评论- Further Clarification

2024-11-22

Thank you so much for your prompt reply. We would like to highlight an important point regarding graph condensation, which is often questioned in terms of its practicality. Some critics ask: "If the main motivation for graph condensation is to accelerate GNN training, what is the point if the condensation process itself is computationally expensive, often requiring the training of a GNN on the full dataset?" We believe that our work provides effective answers to these questions, demonstrating the broader potential of graph condensation and offering additional motivations for researchers to continue developing this field.

We understand that the primary concerns arise from comparisons between our work and GC-Bench. It is important to note that GC-Bench focuses on evaluating GC methods across different graph-related tasks (node-level and graph-level) to analyze the condensation performance. However, it does not consider critical applications of graph condensation, such as NAS, robustness, and privacy. Reviewer LcwZ20 also acknowledges that our work is “excellent” with improvements like “a more thorough node-level evaluation (e.g., privacy, etc.)”. This distinction highlights that our works are complementary, each making unique and valuable contributions to the field.

We appreciate your thoughtful consideration of these points and look forward to your feedback.

2024-11-21

Dear Reviewers,

The authors have posted a rebuttal to the concerns raised. I would request you to kindly go through their responses and discuss how/if this changes your opinion of the work. I thank those who have already initiated the discussion.

best,

Area Chair

评论- Request for Reconsideration: Clarification Regarding Concurrent Work

2024-11-23

Dear Reviewers and Area Chair,

Thank you for your thoughtful reviews and for considering our rebuttal. We see that the main concern revolves around the comparisons between our work and GC-Bench [1]. However, we would like to respectfully request a reconsideration of this concern in light of the ICLR policy.

GC-Bench, while an important effort, was formally published in a peer-reviewed venue on September 26, 2024. According to the conference guidelines, authors are not required to compare their work to contemporaneous papers published on or after July 1, 2024. This policy is designed to account for the challenges of addressing very recent work during the submission process, and we kindly ask that this be taken into account when evaluating our contributions.

We also wish to emphasize that our work and GC-Bench were developed independently and concurrently.

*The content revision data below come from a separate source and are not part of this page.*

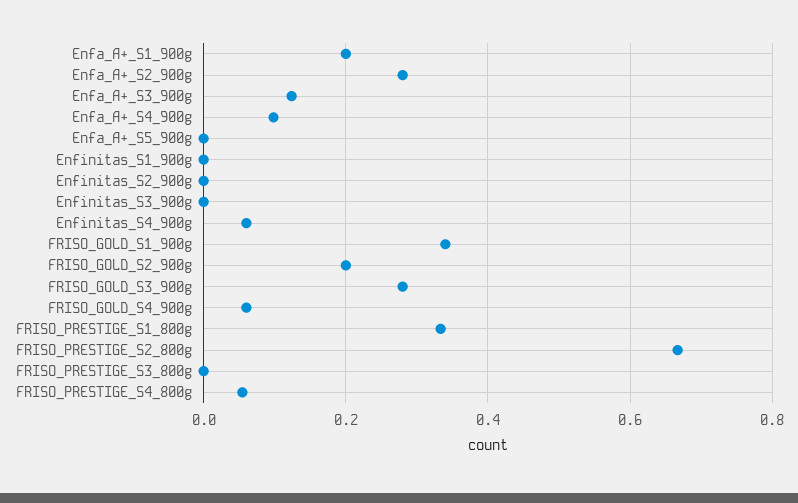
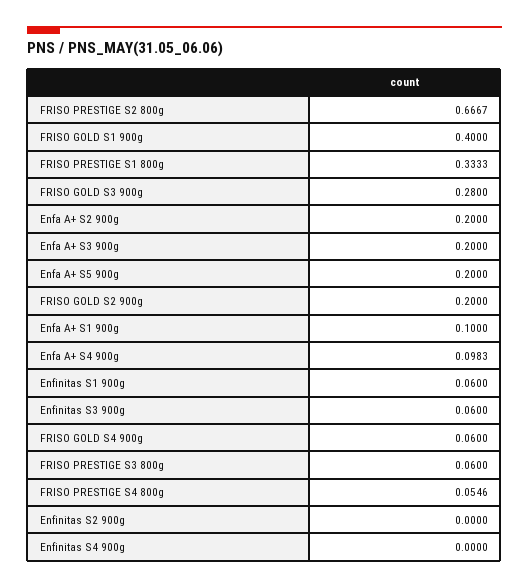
  {
-   "Enfa_A+_S1_900g": 0.2,
+   "Enfa_A+_S1_900g": 0.1,
-   "Enfa_A+_S2_900g": 0.28,
+   "Enfa_A+_S2_900g": 0.2,
-   "Enfa_A+_S3_900g": 0.12,
+   "Enfa_A+_S3_900g": 0.2,
    "Enfa_A+_S4_900g": 0.0983,
-   "Enfa_A+_S5_900g": 0,
+   "Enfa_A+_S5_900g": 0.2,
-   "Enfinitas_S1_900g": 0,
+   "Enfinitas_S1_900g": 0.06,
    "Enfinitas_S2_900g": 0,
-   "Enfinitas_S3_900g": 0,
+   "Enfinitas_S3_900g": 0.06,
-   "Enfinitas_S4_900g": 0.06,
+   "Enfinitas_S4_900g": 0,
-   "FRISO_GOLD_S1_900g": 0.34,
+   "FRISO_GOLD_S1_900g": 0.4,
    "FRISO_GOLD_S2_900g": 0.2,
    "FRISO_GOLD_S3_900g": 0.28,
    "FRISO_GOLD_S4_900g": 0.06,
    "FRISO_PRESTIGE_S1_800g": 0.3333,
    "FRISO_PRESTIGE_S2_800g": 0.6667,
-   "FRISO_PRESTIGE_S3_800g": 0,
+   "FRISO_PRESTIGE_S3_800g": 0.06,
    "FRISO_PRESTIGE_S4_800g": 0.0546
  }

We believe our study provides unique and valuable insights that stand on their own merits, and we hope this clarification ensures a fair assessment of our work.

Thank you again for your time, understanding, and reconsideration of this matter. We greatly appreciate your efforts and dedication in reviewing our submission.

Best,

GC4NC Authors

[1] GC-Bench: An Open and Unified Benchmark for Graph Condensation. OpenReview Link.

撤稿通知

2024-12-25

I have read and agree with the venue's withdrawal policy on behalf of myself and my co-authors.